Recently I solved an interesting iOS bug where the controls inside table view cells seemed to be receiving touch events in the wrong frame. Here’s a clip of the bug in action:

Touch events translated below the control gives an illusion of touches on one slider causing a slider in an above cell to move instead

In the clip, a user is touches one slider but a different slider in a cell above moves.

Initially, I thought the cell wasn’t being properly recycled, or the view model was mapped to the wrong index path. Instead, the correct slider was being controlled, but it was being controlled from touches in the view that were offset from its displayed frame on the screen. Furthermore, once the table view was reloaded, things returned to normal and touches were registered in the correct frame.

Because the cell heights were dynamic, I had to override tableView:heightForRowAt:, and I also implemented tableView:estimatedHeightForRowAt:. The cells had constraint-based animations to expand when they were selected, and collapse when deselected. Here were the original implementations:

func tableView(_ tableView: UITableView, estimatedHeightForRowAt indexPath: IndexPath) -> CGFloat {
  let viewModel = lightViewModels[indexPath.row]
  
  if viewModel.isDimmer {
    return SceneLightDimmerCell.estimatedHeight // 140
  } else {
    return SceneLightSwitchCell.estimatedHeight // 96
  }
}

func tableView(_ tableView: UITableView, heightForRowAt indexPath: IndexPath) -> CGFloat {
  let viewModel = lightViewModels[indexPath.row]
  
  if viewModel.isDimmer {
    return SceneLightDimmerCell.heightWhenSelected(isRowSelected(at: indexPath)) // ? 140 : 96
  } else {
    return SceneLightSwitchCell.heightWhenSelected(isRowSelected(at: indexPath)) // ? 96 : 44
  }
}

For tableView:estimatedHeightForRowAt:, I provided a “simpler” implementation, which did not account for the selection. This was exactly the problem. When the table view is first drawn, it uses the estimate to optimize table drawing. From the Apple Documentation:

Providing an estimate the height of rows can improve the user experience when loading the table view. If the table contains variable height rows, it might be expensive to calculate all their heights and so lead to a longer load time. Using estimation allows you to defer some of the cost of geometry calculation from load time to scrolling time.

Even though the table view appeared to have the correct layout, the touch coordinates were not mapping to the correct cells in the table view. However, this only happened if the table view had some selected (expanded) cells. Instead, they mapped to coordinates that would be correct if all the cells were in the collapsed state. Sure enough, deleting the estimatedHeightForRow:atIndexPath: implementation, solely relying on the heightForRow:atIndexPath:, resolved the issue:

The errors in the estimate implementation stacked up enough pixels in the y-dimension such that the mapping from touch coordinates to cell indexes was shifted.

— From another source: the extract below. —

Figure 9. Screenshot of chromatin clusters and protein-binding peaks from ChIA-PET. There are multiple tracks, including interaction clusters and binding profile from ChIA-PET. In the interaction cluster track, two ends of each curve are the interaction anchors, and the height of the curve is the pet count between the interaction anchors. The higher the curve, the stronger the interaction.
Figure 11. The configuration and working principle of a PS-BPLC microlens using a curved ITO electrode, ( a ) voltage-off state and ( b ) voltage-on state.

A side by side comparison of height and height estimate implementations

I’m not sure if this bug is my fault, or Apple’s fault, but I am sure that this is an example of premature optimization causing a costly issue. However, the mistake was an instructive lesson about how table views map touch and drawing coordinates to cells.

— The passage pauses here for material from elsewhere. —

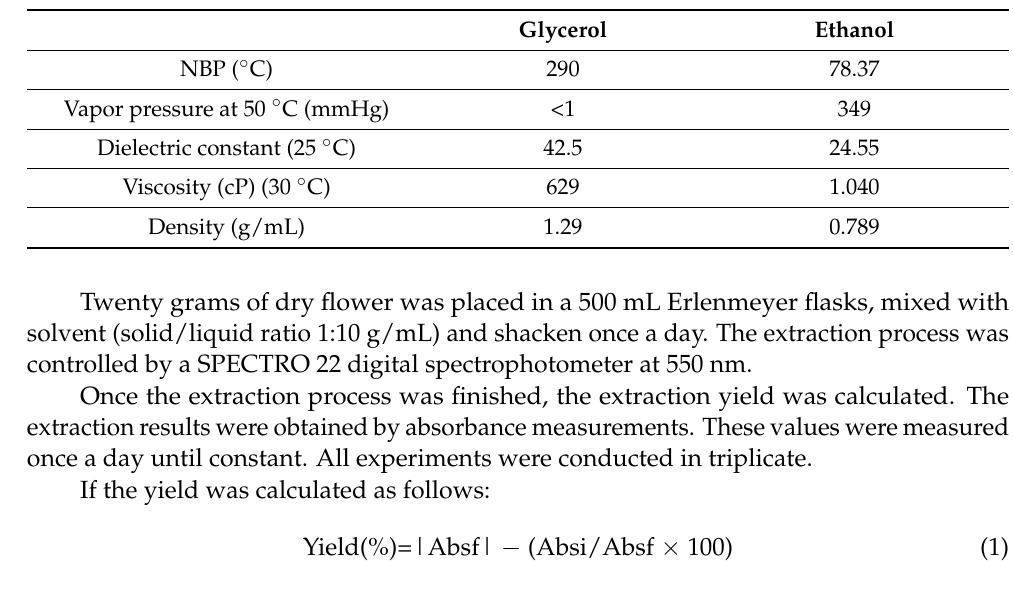
Table 2. Solvent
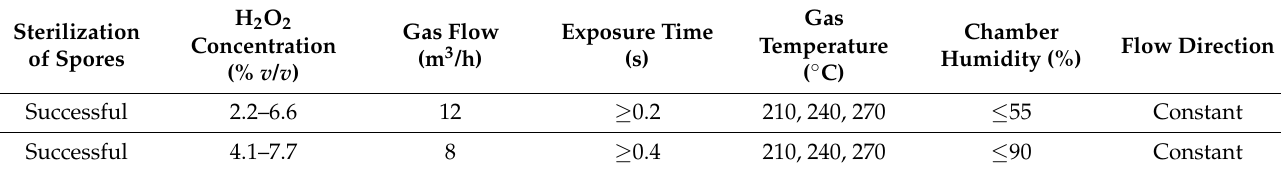
Table 3. A qualitative assessment of the correlations between the sterilization process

In conclusion, it’s not a good idea to implement estimatedHeightForRow:atIndexPath: unless you actually need to optimize loading your table view. In this case, it was unnecessary because cell heights could be cheaply calculated. If calculating cell heights is expensive (e.g. loading rich content or calculating complex geometry), then it’d be worth estimating cell heights. But be wary that there can be side effects if your estimate is too inaccurate!